Food for thought about how to live healthy!

If you were on Twitter last week, you may have noticed that “National Kiss Day” was a popular topic. While this random, nationally recognized day of almost no importance may make single people feel awkward about having no one to kiss, there is one big upside to not puckering up.

Kissing involves the exchange of saliva which can carry a multitude of bacteria and viruses, the most famous of those microbes being the Epstein-Barr Virus. Epstein-Barr, which is the virus responsible for mononucleosis, is commonly referred to as the “Kissing Disease.”

Epstein-Barr is a type of herpes virus and one of the most common viruses found in humans. About 90% of all American adults have evidence of a previous infection from childhood. If the disease is not caught as a child, it is almost always caught during the adolescent years. About 35% of the time, Epstein-Barr can cause mononucleosis in teenagers.

Epstein-Barr also has a long incubation period. Symptoms can last 2-4 weeks, and in some cases over 7 weeks.

Mono, as it’s called in North America, is hard to treat because it is hard to diagnose. 80-90% of the time, it is misdiagnosed as Strep Throat, which is caused by a bacteria. The physician prescribes antibiotics, normally ampicillin or amoxicillin, which have no effect on viruses.

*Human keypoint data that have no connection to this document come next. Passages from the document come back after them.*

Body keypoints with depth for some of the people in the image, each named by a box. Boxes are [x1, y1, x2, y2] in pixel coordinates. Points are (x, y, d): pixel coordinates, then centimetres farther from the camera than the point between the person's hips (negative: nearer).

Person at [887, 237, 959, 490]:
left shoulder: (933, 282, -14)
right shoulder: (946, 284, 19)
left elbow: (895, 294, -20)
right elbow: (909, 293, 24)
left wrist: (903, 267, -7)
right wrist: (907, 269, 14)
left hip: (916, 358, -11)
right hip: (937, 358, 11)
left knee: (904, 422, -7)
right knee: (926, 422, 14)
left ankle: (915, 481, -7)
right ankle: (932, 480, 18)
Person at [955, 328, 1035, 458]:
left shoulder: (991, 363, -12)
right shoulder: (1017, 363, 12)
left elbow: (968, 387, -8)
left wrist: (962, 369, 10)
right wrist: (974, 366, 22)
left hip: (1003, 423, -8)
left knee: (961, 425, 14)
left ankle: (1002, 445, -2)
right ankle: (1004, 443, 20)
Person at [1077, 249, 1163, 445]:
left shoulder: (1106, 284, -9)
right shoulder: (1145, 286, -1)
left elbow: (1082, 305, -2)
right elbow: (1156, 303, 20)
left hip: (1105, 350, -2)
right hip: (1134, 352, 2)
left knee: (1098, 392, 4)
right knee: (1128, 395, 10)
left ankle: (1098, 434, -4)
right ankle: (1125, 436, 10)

Sore throat is almost always the first symptom since the disease is transferred via saliva. Fever, swollen lymph nodes, chest pain, abdominal pain, and fatigue soon follow. A full list of symptoms can be seen below:

Because Mono is difficult to track and even more difficult to treat, symptoms can last 2-4 weeks with extreme cases lasting over 7 weeks. Ibuprofin is usually given to reduce fever, and Prednisone, a type of steroid, is using to reduce extreme swelling. Other than that, there is no medication to destroy the virus.

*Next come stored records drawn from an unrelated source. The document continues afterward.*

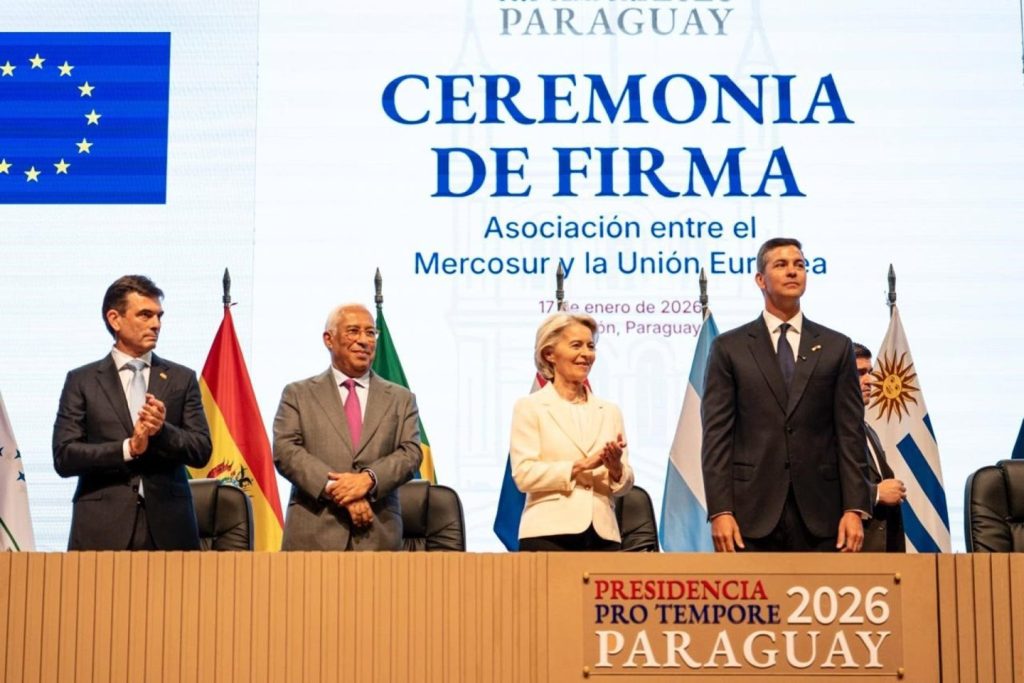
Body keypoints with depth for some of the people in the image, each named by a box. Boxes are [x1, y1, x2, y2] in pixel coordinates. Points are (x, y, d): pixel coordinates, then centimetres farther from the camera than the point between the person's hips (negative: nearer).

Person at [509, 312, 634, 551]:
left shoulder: (609, 411, 17)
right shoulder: (530, 407, 6)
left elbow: (624, 484, 14)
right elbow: (524, 475, -6)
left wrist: (616, 468, -8)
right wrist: (580, 466, -14)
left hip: (603, 536, 3)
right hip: (549, 535, -3)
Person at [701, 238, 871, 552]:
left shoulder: (837, 347, 10)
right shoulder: (729, 347, 6)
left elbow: (850, 434, 6)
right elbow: (716, 435, 1)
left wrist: (854, 509, -3)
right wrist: (719, 511, -8)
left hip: (819, 515, 1)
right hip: (752, 513, -1)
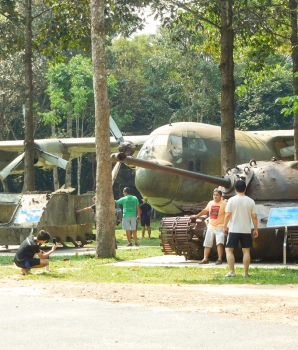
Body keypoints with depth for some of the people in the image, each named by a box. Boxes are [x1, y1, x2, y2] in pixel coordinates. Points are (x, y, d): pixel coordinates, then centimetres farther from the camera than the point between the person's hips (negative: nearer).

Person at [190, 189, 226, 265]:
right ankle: (205, 259, 15)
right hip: (211, 227, 6)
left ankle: (220, 259, -16)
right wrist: (197, 216, 33)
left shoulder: (224, 203, -8)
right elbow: (205, 210, 26)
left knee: (219, 243, -19)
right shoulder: (210, 203, 10)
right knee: (207, 244, 8)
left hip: (220, 227, -6)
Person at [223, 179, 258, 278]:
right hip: (246, 230, 2)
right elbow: (254, 216, 1)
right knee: (246, 251, 8)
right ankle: (246, 273, 6)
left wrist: (225, 226, 3)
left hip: (234, 230, -2)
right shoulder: (251, 201, 0)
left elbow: (227, 215, -8)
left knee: (229, 250, 6)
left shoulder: (232, 200, -6)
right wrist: (256, 229, 9)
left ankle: (232, 272, -3)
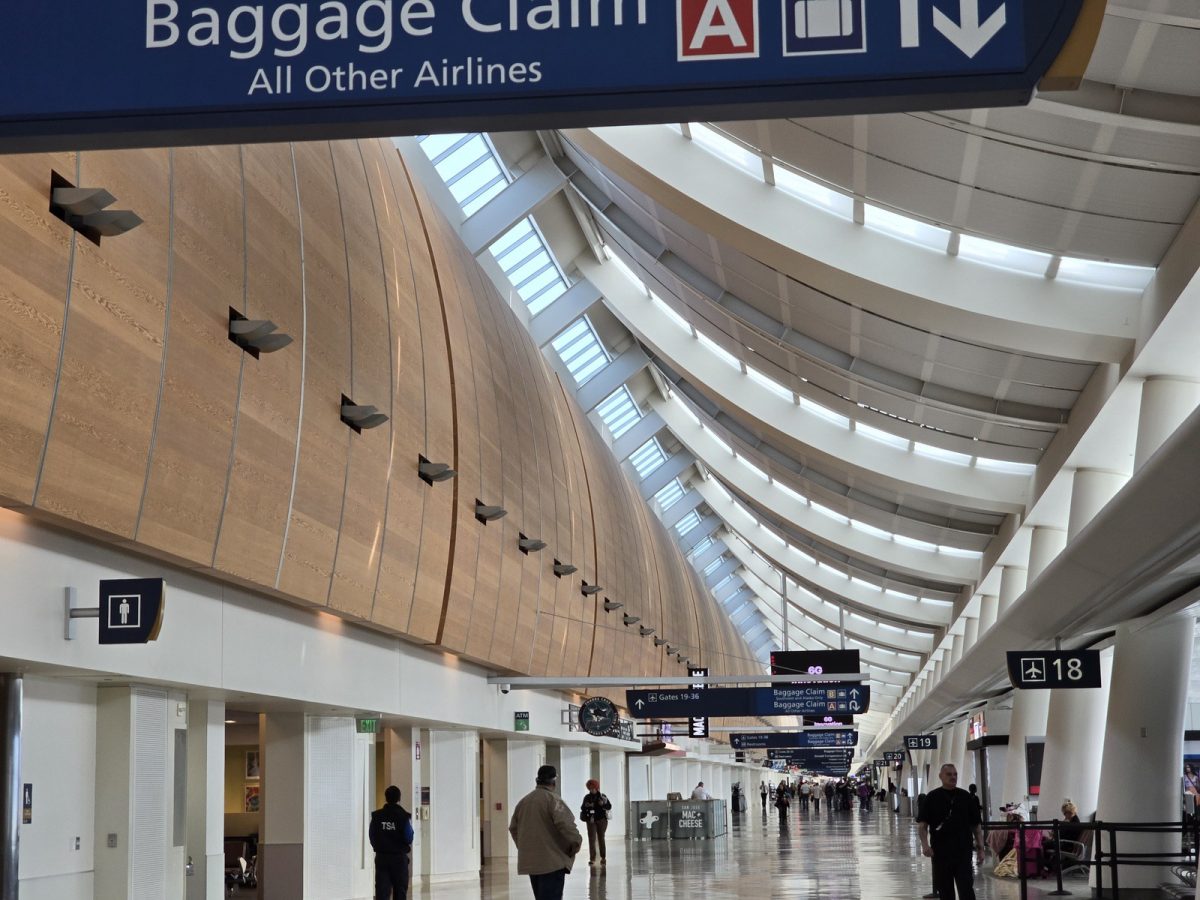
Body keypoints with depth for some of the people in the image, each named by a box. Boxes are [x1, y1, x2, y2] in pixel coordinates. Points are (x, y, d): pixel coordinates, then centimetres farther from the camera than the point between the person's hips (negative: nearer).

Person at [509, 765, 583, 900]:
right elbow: (565, 823, -23)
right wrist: (576, 842, -9)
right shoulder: (552, 799, -13)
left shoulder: (524, 800, 12)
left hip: (529, 861, 8)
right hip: (552, 861, -8)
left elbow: (513, 828, 18)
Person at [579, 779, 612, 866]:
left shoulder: (602, 796, 1)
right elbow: (583, 808, 9)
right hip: (591, 820, 1)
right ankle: (592, 858, -7)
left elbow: (609, 806, -3)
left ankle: (603, 857, 15)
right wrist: (586, 806, -13)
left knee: (601, 838, 5)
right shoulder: (587, 797, 4)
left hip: (601, 820, -1)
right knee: (591, 839, -7)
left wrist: (603, 804, -22)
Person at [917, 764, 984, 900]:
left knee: (966, 889, -8)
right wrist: (925, 844, -15)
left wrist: (980, 847, 4)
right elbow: (923, 824, 0)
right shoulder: (932, 798, 2)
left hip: (963, 850, 0)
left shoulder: (965, 797, 7)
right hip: (940, 851, 0)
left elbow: (976, 825, 10)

So how do you avoid getting Epstein-Barr? Well chances are, you’ve already had it so there’s no need to worry. The people that need to worry most are hormonal teens and those with CMV negative blood. CMV is a virus very similar to Epstein-Barr, so if you don’t have antibodies for it chances are you were never infected with CMV or Epstein-Barr.

If you’re a teenager or are the parent of one, or if you have blood that is CMV negative, make sure you or your kids follow these tips:

  • Don’t share beverages or eating utensils with anyone. Even if you drink from a bottle without touching the rim, saliva can still get in the drink and into your system.
  • Practice good hygiene by washing your hands with soap and water. The average person touches their face 3 times a minute, normally around the mouth and nose. Having clean hands will reduce the risk of infection, and thus reduce the risk of developing a strong case of Mono later in the future.
  • Don’t open mouth kiss unless you know the person you’re kissing is healthy. Less saliva exchange mean less risk for infection. If your boyfriend or girlfriend has been complaining of a sore throat and you open mouth kiss him/her, you are basically dipping your tongue into a petri dish.

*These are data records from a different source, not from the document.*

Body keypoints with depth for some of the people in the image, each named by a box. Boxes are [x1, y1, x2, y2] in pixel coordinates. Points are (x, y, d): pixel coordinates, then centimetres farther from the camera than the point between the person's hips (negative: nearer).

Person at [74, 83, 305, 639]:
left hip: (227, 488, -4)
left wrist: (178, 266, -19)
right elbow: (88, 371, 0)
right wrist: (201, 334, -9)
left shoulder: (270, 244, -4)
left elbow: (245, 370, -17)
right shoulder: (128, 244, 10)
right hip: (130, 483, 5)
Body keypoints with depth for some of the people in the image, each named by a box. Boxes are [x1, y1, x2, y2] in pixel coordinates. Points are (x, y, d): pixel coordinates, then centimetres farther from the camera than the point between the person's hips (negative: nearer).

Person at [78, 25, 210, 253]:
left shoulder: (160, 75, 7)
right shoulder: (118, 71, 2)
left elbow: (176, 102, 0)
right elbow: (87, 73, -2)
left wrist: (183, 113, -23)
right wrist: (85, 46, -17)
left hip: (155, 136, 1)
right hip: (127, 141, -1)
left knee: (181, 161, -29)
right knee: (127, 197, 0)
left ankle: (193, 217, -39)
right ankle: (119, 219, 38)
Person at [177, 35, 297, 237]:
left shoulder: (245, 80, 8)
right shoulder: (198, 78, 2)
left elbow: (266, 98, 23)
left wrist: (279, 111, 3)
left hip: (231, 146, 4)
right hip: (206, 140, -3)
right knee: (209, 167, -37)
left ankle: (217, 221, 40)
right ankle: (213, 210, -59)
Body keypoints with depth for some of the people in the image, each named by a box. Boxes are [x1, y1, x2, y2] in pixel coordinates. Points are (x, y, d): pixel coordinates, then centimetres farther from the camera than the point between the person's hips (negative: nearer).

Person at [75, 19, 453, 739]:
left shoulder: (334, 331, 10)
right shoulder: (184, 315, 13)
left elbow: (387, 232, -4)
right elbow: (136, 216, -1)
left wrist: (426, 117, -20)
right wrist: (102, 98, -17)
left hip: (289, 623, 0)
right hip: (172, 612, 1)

If you have been diagnosed with Mononucleosis, the most important thing to do is stay in bed until you feel 100% again. Mono is a very contagious disease, so isolating the virus is key to prevent the spread.

Make sure your teenager son or daughter also knows the consequences of the “Kissing Disease.” If they happen to contract Mono while in school, they can kiss their good grades good-bye.